Go for it then. One of these days I want a tablet pc that works as well as my Palm from 2000. Glad for you, envious too, enjoy


----------



## PoliticalChic (Nov 15, 2008)

pegwinn said:


> Go for it then. One of these days I want a tablet pc that works as well as my Palm from 2000. Glad for you, envious too, enjoy



I just ordered one in sapphire.  Can't wait to get it and try it.  Beat's getting another pair of shoes.  I have a terrible shoe fetish...


----------



## pegwinn (Nov 15, 2008)

My jones is tools and electronics. Shoes are a distant tie for 14,783rd. LOL.


----------



## PoliticalChic (Dec 8, 2008)

I am in love with my Acer Aspire One!

Big things do come in small packages.  Since day one, this netbook as been pure joy.  I've been using it for 3 weeks now.  I can't live without it.

I use it to check my emails, read my online papers, take down some notes, and of course post on my messageboards.

I can do this in the comfort of my bed or in my kitchen.  It's like my compact, it goes with me everywhere.  Last week I was at a wireles cafe, and I had no problems surfing the web.

I did call Acer one time to resolve a small problem I was having with the synaptic device and their customer service was excellent.  That was a big issue for me -- the customer service when I was deciding which brand to go for. 

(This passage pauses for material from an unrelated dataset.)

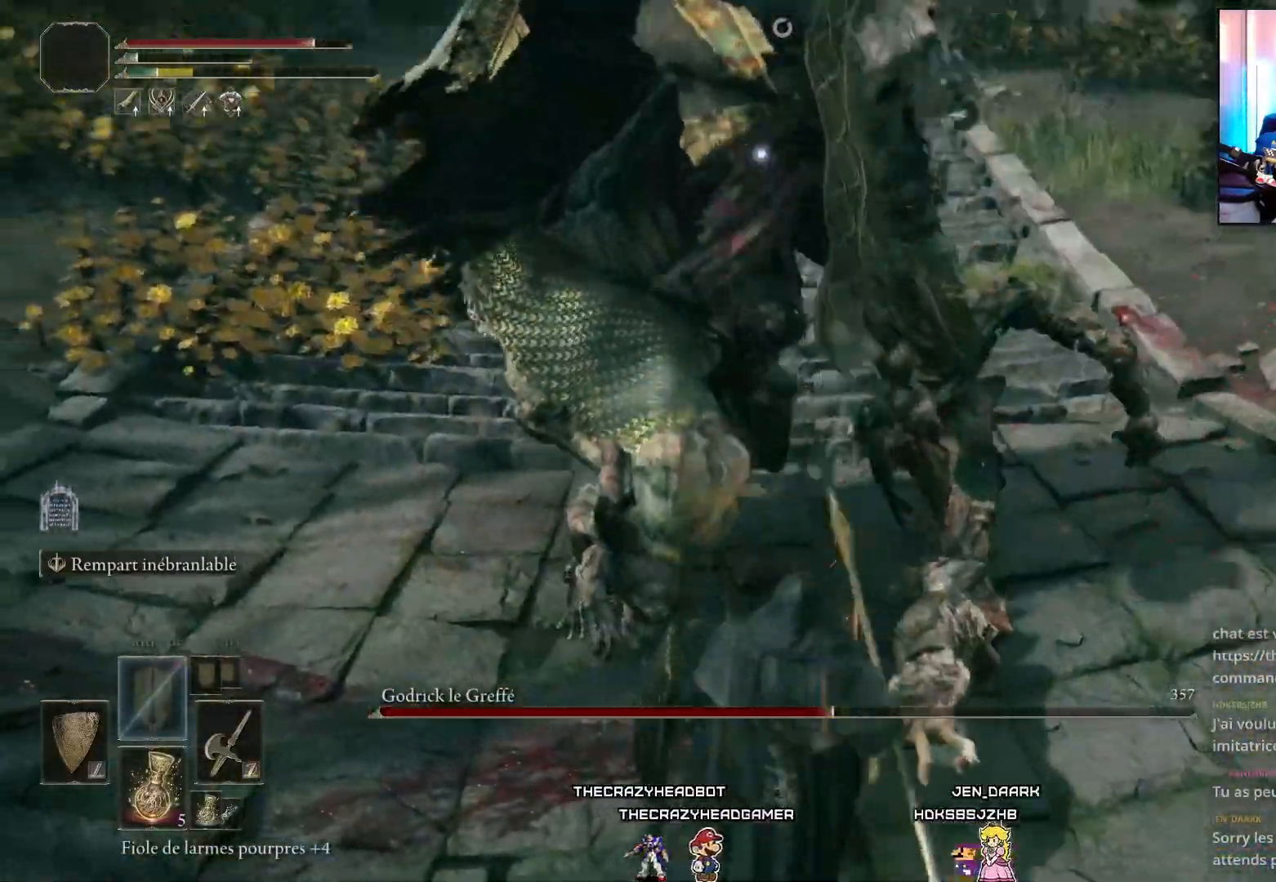
{"buttons": [], "left_stick": "left", "right_stick": "center", "events": [[33, "R1", "up"], [83, "R1", "down"], [167, "R1", "up"], [233, "R1", "down"], [317, "R1", "up"]]}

This 6 cell battery really rocks.  On a full charge, it can be used for up to 6 hours!  This is the first computer in our house that is not a Dell and I'm glad I made this choice.  Thanks for everyone's input on this.

Oh, the other thing that's neat is that I can watch Netflix instant movies on this without any problems.  The only complaint is that I can't always watch the youtube videos.  It stops and starts.  But really there are so few complaints I have about this unit...


----------